I have delayed writing on this post because its made me do a lot of thinking. I am 55 years old and have a BS who is 21, and a SD, 17. SO took custody of SD when she was 8 because of BM’s neglect. We all moved in together when BS was 13 and SD was 11. SD and BM always thought that SD would go back to BM when BM got her life together. That never happened, although their belief that SD’s living arrangements were temporary definitely shaped our family dynamics, and was a major instigator in the problems we have had over the years. I was not aware of that belief until a few years after SD moved in, and in hindsight, it explains why SD, SO, and I have had so many difficulties. SD, thinking she was leaving at anytime (her friends would write in her yearbook, every year, “so sorry you’re moving, I’m going to miss you”, and then she would be back). SD never felt it necessary to bond with anyone in the family, and year after year, BM would never get her life together enough (like having a job and a place to live), and let SD down.
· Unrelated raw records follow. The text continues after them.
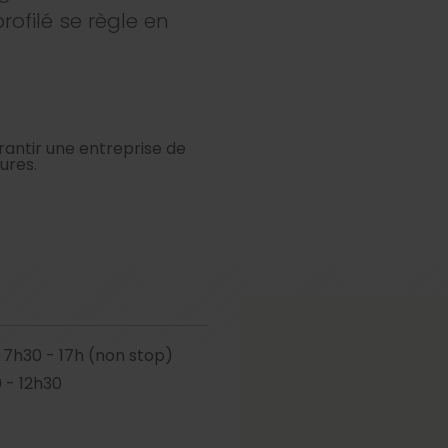
rofilé se règle en
rantir une entreprise de
ures.
7h30 - 17h (non stop)
 - 12h30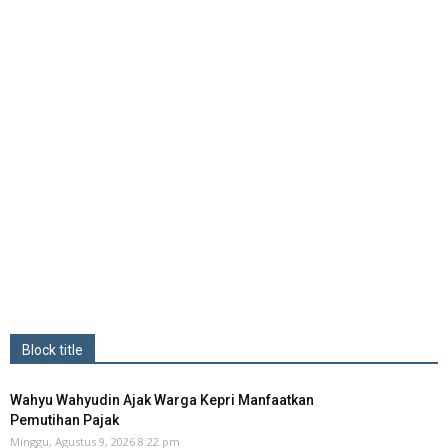
Block title
Wahyu Wahyudin Ajak Warga Kepri Manfaatkan
Pemutihan Pajak
Minggu, Agustus 9, 2026 8:22 pm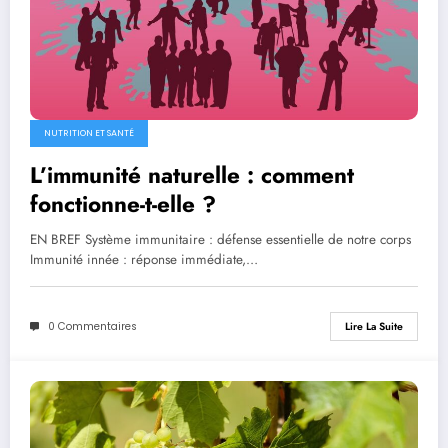
NUTRITION ET SANTÉ
L’immunité naturelle : comment
fonctionne-t-elle ?
EN BREF Système immunitaire : défense essentielle de notre corps
Immunité innée : réponse immédiate,…
0 Commentaires
Lire La Suite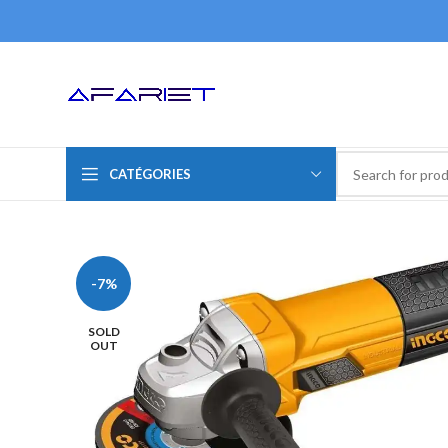
CATÉGORIES
-7%
SOLD
OUT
This is what I would do differently:
1. Not believe that I can fix everything. I can’t fix SO’s and SD’s relationship nor can I fix them. They are who they are, and its up to them to get along or not.
2. Not bad talk about BM to SD. Yup, I broke the golden rule, and I’m not proud of it. The woman is everything I worked not to be, and when I think of her, disgust comes to mind. I let it get the best of me. I should have been better than that, and its something I will always be sorry for, no excuses.
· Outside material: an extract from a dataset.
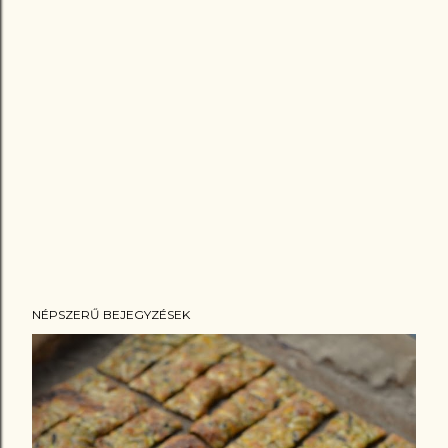
NÉPSZERŰ BEJEGYZÉSEK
3. Not believe that by just my existence, being a role model of a woman who can be successful in her careers and be self sufficient financially and personally would have more influence with SD than a loser of a BM. When I write this I sound so full of myself, but I really believed it. Shame on me – I should have known better.
All of this either blows my self-confidence to Hades, or puts me in my place (probably both).